Die Dürresituation in Sachsen bleibt nach Angaben des UFZ-Dürremonitors äußerst angespannt. Weite Teile des Freistaats sind von schwerer bis außergewöhnlicher Dürre betroffen, wobei die dunkelroten Flächen eine kritische Bodenfeuchte signalisieren.

Aktuelle Dürrekarte Sachsen (Quelle: UFZ Dürremonitor)
Aktuelle Dürrekarte Sachsen (Quelle: UFZ Dürremonitor)

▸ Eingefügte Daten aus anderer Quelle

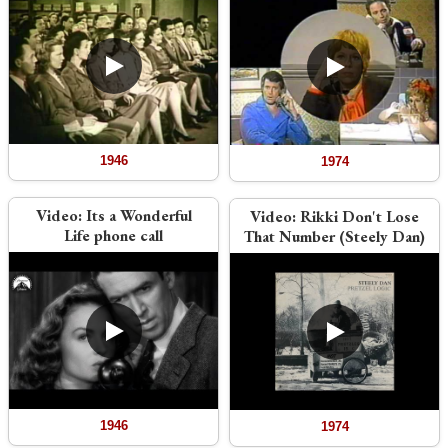
1946
1974
Video:
Its a Wonderful
Video:
Rikki Don't Lose
Life phone call
That Number (Steely Dan)
1946
1974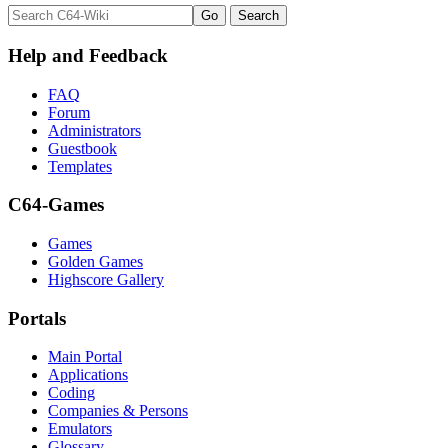
Help and Feedback
FAQ
Forum
Administrators
Guestbook
Templates
C64-Games
Games
Golden Games
Highscore Gallery
Portals
Main Portal
Applications
Coding
Companies & Persons
Emulators
Glossary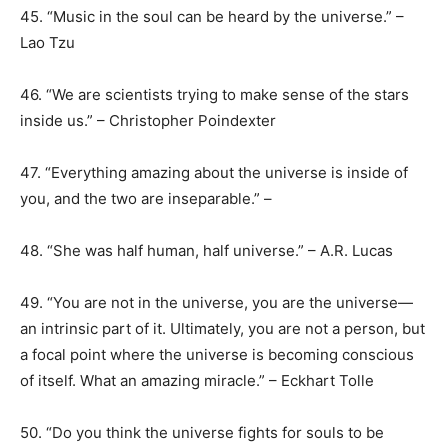
45. “Music in the soul can be heard by the universe.” –
Lao Tzu
46. “We are scientists trying to make sense of the stars
inside us.” – Christopher Poindexter
47. “Everything amazing about the universe is inside of
you, and the two are inseparable.” –
48. “She was half human, half universe.” – A.R. Lucas
49. “You are not in the universe, you are the universe—
an intrinsic part of it. Ultimately, you are not a person, but
a focal point where the universe is becoming conscious
of itself. What an amazing miracle.” – Eckhart Tolle
50. “Do you think the universe fights for souls to be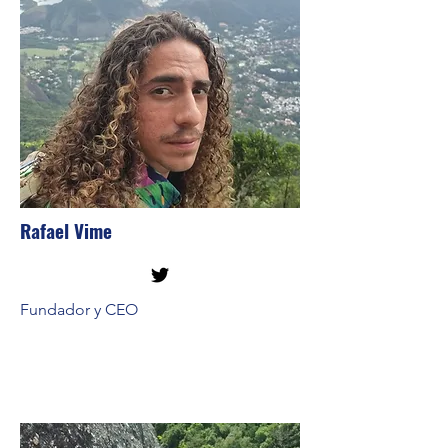
Rafael Vime
Fundador y CEO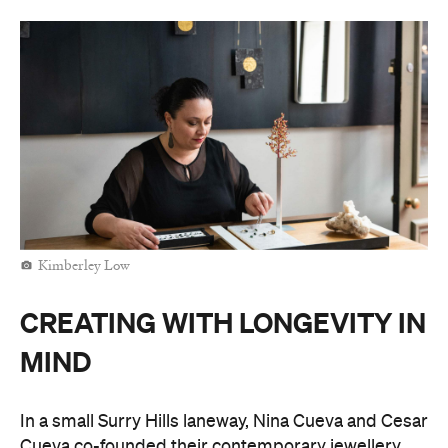
Kimberley Low
CREATING WITH LONGEVITY IN
MIND
In a small Surry Hills laneway, Nina Cueva and Cesar
Cueva co-founded their
contemporary jewellery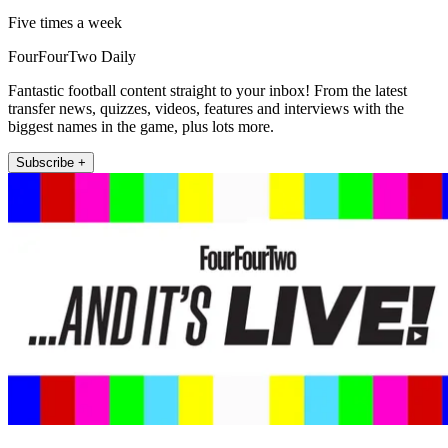
Five times a week
FourFourTwo Daily
Fantastic football content straight to your inbox! From the latest
transfer news, quizzes, videos, features and interviews with the
biggest names in the game, plus lots more.
Subscribe +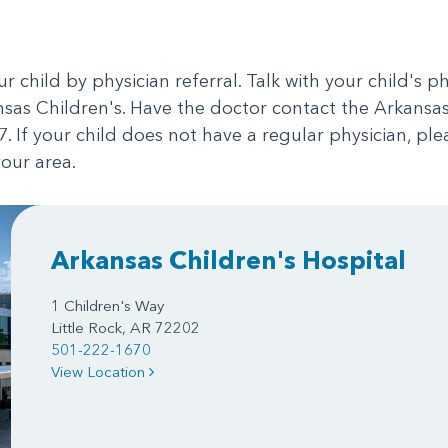
our child by physician referral. Talk with your child's 
ansas Children's. Have the doctor contact the Arkans
. If your child does not have a regular physician, ple
our area.
Arkansas Children's Hospital
1 Children's Way
Little Rock, AR 72202
501-222-1670
View Location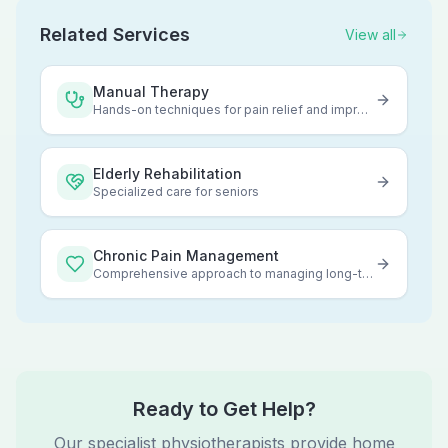
Related Services
View all
Manual Therapy
Hands-on techniques for pain relief and improved mobility
Elderly Rehabilitation
Specialized care for seniors
Chronic Pain Management
Comprehensive approach to managing long-term pain
Ready to Get Help?
Our specialist physiotherapists provide home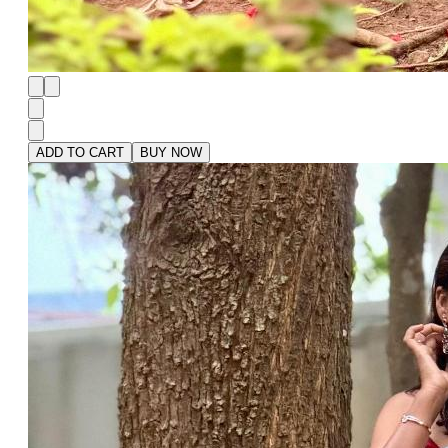
ADD TO CART
BUY NOW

Besonders dramatisch ist die Lage im zentralen und östlichen Sachsen sowie in der Oberlausitz, wo der Soil Moisture Index außergewöhnlich niedrige Werte zeigt. Die Region um Dresden und Görlitz ist nahezu flächendeckend von extremer Trockenheit geprägt. Etwas entspannter stellt sich die Situation im südwestlichen Sachsen dar, wo vereinzelt noch gelbe und orange Bereiche moderate Dürrebedingungen anzeigen. Im äußersten Süden des Bundeslandes finden sich kleinere Gebiete mit noch ausreichender Bodenfeuchtigkeit.

Trotz der 31,4 Millimeter Niederschlag in der vergangenen Woche – ein durchaus respektabler Wert für die Jahreszeit – bleibt die Bodenfeuchte kritisch niedrig. Diese Regenmenge reicht nicht aus, um die tiefen Bodenschichten aufzufüllen, die für eine nachhaltige Verbesserung der Dürresituation erforderlich wären. Die erwarteten 7,1 Millimeter in den kommenden drei Tagen werden an dieser Lage wenig ändern können, da punktuelle Niederschläge die monatelang ausgetrockneten Böden nicht kurzfristig regenerieren können.

Für die Landwirtschaft bedeutet diese anhaltende Trockenheit erhebliche Herausforderungen bei der Frühjahrsbestellung und dem Wachstum der Sommerkulturen. Waldbrandgefahr und Stress für die Vegetation bleiben hoch, während die Wasserversorgung in betroffenen Gemeinden verstärkt überwacht werden muss. Besonders gefährdet sind flachgründige Böden und Standorte ohne Zugang zu tieferen Grundwasserreserven.